** Opening QUOTED PASSAGE block **

Make Mine Hardboiled: Populist undertone distinguishes local author’s crime fiction

Novelist John Desjarlais’ gritty detective fiction doesn’t flinch. Portrait by Rachel Pressley

Domestic violence. Political corruption. A river overflowing with a local swine factory’s waste. Such elements populate the gritty atmosphere of Hendersonville author John Desjarlais’ latest novel, The Kill Floor (Torchflame Books, 2022). Exposing the darker side of the Midwest soul, the story follows a small-town detective as he investigates the death of an ill-regarded CEO in Illinois’ Sinnissippi County.

Desjarlais is no stranger to noir. While a former English professor, having taught at Kishwaukee College in northern Illinois for 25 years, at his heart he has always been devoted to the tradition of hardboiled detectives in Western storytelling. About his inspirations, Desjarlais says, “I nod to hardboiled PI writers Dashiell Hammett and Raymond Chandler. For police procedurals, it’s Ed McBain and Tana French.” This is despite deep roots as a scholar of the Western canon. His last novel, a Catholic thriller titled Bleeder, features one character studied in Aristotle, another obsessed with Aquinas.

What draws Desjarlais to noir detective fiction? According to the author, it’s the genre’s uniquely American attitude. “It’s a 1920s-’30s reaction to the dainty, ‘brilliant’ detectives of the British Golden Age,” he explains. (Author Agatha Christie was the queen of such novels, sometimes called “cozy mysteries” or “cozies.”) Desjarlais admires American noir for its “muscle, its stylish language, and its honest if gritty realism.”

** Closing QUOTED PASSAGE block **
** Opening RECORD EXCERPTS block **

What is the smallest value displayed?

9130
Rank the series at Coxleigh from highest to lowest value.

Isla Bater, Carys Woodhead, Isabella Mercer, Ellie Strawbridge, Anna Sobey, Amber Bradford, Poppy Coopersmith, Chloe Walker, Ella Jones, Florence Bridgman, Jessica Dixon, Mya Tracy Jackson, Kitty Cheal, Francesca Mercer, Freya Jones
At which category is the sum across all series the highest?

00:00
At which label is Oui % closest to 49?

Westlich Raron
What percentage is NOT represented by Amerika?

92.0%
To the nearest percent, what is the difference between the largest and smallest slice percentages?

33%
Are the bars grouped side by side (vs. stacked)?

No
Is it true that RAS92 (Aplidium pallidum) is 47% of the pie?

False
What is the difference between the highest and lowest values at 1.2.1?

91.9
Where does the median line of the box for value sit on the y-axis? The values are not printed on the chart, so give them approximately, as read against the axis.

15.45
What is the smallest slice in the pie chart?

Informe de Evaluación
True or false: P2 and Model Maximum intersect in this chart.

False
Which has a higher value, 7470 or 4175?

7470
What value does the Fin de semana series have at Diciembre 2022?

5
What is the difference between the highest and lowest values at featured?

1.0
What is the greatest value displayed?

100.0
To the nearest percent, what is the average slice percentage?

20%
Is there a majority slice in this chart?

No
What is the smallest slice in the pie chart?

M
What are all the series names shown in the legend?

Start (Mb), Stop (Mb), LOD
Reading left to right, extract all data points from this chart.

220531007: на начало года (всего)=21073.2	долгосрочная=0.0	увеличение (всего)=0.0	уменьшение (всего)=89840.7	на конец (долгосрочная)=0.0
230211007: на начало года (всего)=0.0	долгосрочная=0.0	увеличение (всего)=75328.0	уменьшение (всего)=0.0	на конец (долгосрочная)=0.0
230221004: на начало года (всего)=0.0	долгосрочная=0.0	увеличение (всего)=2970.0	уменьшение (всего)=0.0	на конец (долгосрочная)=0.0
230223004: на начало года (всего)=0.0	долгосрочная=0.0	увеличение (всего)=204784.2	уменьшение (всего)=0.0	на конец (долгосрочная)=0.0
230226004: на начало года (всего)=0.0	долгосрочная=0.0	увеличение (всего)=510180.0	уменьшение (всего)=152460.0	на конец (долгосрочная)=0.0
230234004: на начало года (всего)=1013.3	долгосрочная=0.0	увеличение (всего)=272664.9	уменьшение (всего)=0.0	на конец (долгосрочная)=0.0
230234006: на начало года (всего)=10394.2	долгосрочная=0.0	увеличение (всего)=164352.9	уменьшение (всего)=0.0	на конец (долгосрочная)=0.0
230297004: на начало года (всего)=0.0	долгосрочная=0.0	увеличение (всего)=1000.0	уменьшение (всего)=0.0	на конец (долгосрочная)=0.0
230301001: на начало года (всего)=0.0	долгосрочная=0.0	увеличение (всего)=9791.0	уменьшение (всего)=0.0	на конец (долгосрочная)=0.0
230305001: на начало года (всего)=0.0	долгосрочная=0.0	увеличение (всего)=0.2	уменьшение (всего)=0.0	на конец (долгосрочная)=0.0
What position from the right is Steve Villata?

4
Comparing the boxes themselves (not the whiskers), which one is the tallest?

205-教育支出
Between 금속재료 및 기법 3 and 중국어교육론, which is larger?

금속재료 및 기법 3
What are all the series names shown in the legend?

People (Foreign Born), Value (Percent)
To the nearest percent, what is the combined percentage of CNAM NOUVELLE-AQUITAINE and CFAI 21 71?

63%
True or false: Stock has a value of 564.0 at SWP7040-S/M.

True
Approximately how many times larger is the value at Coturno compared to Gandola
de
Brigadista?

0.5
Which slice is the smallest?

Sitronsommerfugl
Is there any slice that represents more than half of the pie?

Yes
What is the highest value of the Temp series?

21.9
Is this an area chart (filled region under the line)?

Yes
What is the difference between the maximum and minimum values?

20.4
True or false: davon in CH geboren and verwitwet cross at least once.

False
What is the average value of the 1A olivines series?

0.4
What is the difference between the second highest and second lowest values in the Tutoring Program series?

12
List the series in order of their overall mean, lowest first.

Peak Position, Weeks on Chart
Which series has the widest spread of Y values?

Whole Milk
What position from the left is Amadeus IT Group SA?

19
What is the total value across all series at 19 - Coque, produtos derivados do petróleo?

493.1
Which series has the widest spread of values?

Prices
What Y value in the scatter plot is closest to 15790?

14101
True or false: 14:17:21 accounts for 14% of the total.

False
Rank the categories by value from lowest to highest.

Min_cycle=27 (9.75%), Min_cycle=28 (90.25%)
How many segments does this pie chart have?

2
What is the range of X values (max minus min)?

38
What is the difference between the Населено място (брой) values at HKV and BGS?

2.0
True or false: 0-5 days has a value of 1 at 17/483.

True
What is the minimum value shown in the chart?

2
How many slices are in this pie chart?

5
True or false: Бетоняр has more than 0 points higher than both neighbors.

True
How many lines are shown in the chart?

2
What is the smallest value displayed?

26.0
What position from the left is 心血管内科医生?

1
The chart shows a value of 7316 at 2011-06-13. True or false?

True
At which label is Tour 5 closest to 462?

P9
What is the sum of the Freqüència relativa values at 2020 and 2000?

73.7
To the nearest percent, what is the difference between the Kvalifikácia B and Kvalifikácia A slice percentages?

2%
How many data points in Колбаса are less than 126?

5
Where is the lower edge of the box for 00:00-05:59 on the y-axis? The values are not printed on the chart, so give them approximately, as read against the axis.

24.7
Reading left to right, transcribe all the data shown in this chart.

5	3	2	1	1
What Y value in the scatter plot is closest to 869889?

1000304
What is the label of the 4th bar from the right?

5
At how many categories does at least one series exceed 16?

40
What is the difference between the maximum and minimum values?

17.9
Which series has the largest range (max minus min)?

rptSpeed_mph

** Closing RECORD EXCERPTS block **

* THE PROBLEM:
Continue the profile of crime novelist John Desjarlais from where it stops.

* RESPONSE TO THIS TASK:
Readers of The Kill Floor will note a compelling for-the-people ethic that drives the novel’s plot. Never mind the final “whodunit” — the book’s moral villains are the corporate, the spoiled, and the abusers of power. Its hero, Detective Gordon, is an unadorned everyday man dedicated to his work. Desjarlais lends a sympathetic lens to the poor, with the story beginning in a trailer park full of downtrodden factory workers and their families.

Behind the noir, readers will notice that the Midwest still has a profound place in the former professor’s heart. The book meditates on both the region’s pervasive melancholy and its glimpses of beauty. On one hand, Desjarlais perceives the banality of a flat rural landscape: “A fetid brown muck, foaming pink at the edges, lapped at the gravelly access road where it sloped into a soggy cornfield.” Later on in the book, he describes a similar scene but with reverence: “Once the brassy rind of the sun showed, the prairie fleabane glittered and the green sea of corn gilded.”

However, nowadays, despite his Midwestern roots, Desjarlais seeks to also draw inspiration from his new home, the mountains of Western North Carolina. He lists Ron Rash, David Joy, and Wiley Cash as some regional writers who have lately inspired his work.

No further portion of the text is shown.